The Film (3/5)
On a father-son camping trip, Richie Bridgestone (Scott Sealey) and his dad Robert Bridgestone (Kerwin Mathews) are attacked by a werewolf. Robert saves the day by accidentally killing the beast but he’s bitten and the curse is passed along to him. It doesn’t take long for Richie to realize that his dad is a frickin’ werewolf now too but of course, no one believes him (not even his own father who fought the damn thing!).
As Robert, now in werewolf form, runs around terrorizing the recreational area, the local sheriff (Robert J. Wilke) is at a loss as to what to do. Even harassing the local hippies and their “Jesus Christ Pose” leader doesn’t seem to help the murders stop. Richie’s mom (Elaine Devry) agrees to coming along on their camping trip so that she and Robert can maybe patch things up. This turns out great for everyone involved.
This goofy film has kind of got it all. It’s so early 1970s that my eyeballs were popping out of my head half the time at all the tacky décor and outfits. The script is super generic and melodramatic but has some inventiveness to it thanks to all the quasi-religious hippie bullcrap. Throw in a fun werewolf transformation into bad makeup effects and some aggressively silly pseudoscience and you’ve got something special on your hands.
While this transfer has some minor print damage in the form of scratches, I think this 1.85:1 presentation is pretty spectacular.
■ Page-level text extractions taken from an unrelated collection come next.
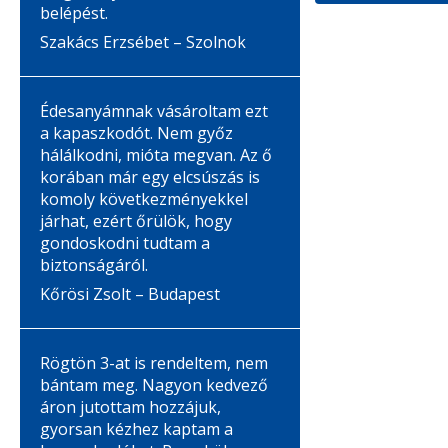
belépést.
Szakács Erzsébet – Szolnok
Édesanyámnak vásároltam ezt
a kapaszkodót. Nem győz
hálálkodni, mióta megvan. Az ő
korában már egy elcsúszás is
komoly következményekkel
járhat, ezért őrülök, hogy
gondoskodni tudtam a
biztonságáról.
Kőrösi Zsolt – Budapest
Rögtön 3-at is rendeltem, nem
bántam meg. Nagyon kedvező
áron jutottam hozzájuk,
gyorsan kézhez kaptam a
The audio mix is in good shape too with dialog easy to hear and understand and the music is never overwhelming. For its debut on home video, The Boy Who Cried Werewolf can’t go wrong with Shout! Factory in terms of looking and sounding great.
Extras are almost nonexistent on this disc but there is a trailer for The Boy Who Cried Werewolf. It was paired up with the terminally weird Sssssss which also came out in 1973. While this double feature trailer is pretty cool, I was left wanting more. No wait. I take it all back. This disc also features subtitles!
While he normally worked in television, director Nathan Juran was at the helm for some classic 1950s schlock like Attack of the 50 Foot Woman, 20 Million Miles to Earth, and The Deadly Mantis. His expertise at making silly junk ain’t wasted here. I like The Boy Who Cried Werewolf quite a bit and it only misses the mark of being a camp classic by a very small margin. The bizarre energy that propels the film only gets lost for a tiny bit near the end but I recommend that you check this one out when you’re in the mood for something stupid.